ABOUT THIS EXERCISE
Copy the text of the records below word for word, keeping each line break where it falls.
══════════════════════════════
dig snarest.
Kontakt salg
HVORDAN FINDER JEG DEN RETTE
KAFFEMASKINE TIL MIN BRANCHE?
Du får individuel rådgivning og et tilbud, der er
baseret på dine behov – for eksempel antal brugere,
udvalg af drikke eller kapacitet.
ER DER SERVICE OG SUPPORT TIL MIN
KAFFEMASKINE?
══════════════════════════════
RESULT OF THE EXERCISE
dig snarest.
Kontakt salg
HVORDAN FINDER JEG DEN RETTE
KAFFEMASKINE TIL MIN BRANCHE?
Du får individuel rådgivning og et tilbud, der er
baseret på dine behov – for eksempel antal brugere,
udvalg af drikke eller kapacitet.
ER DER SERVICE OG SUPPORT TIL MIN
KAFFEMASKINE?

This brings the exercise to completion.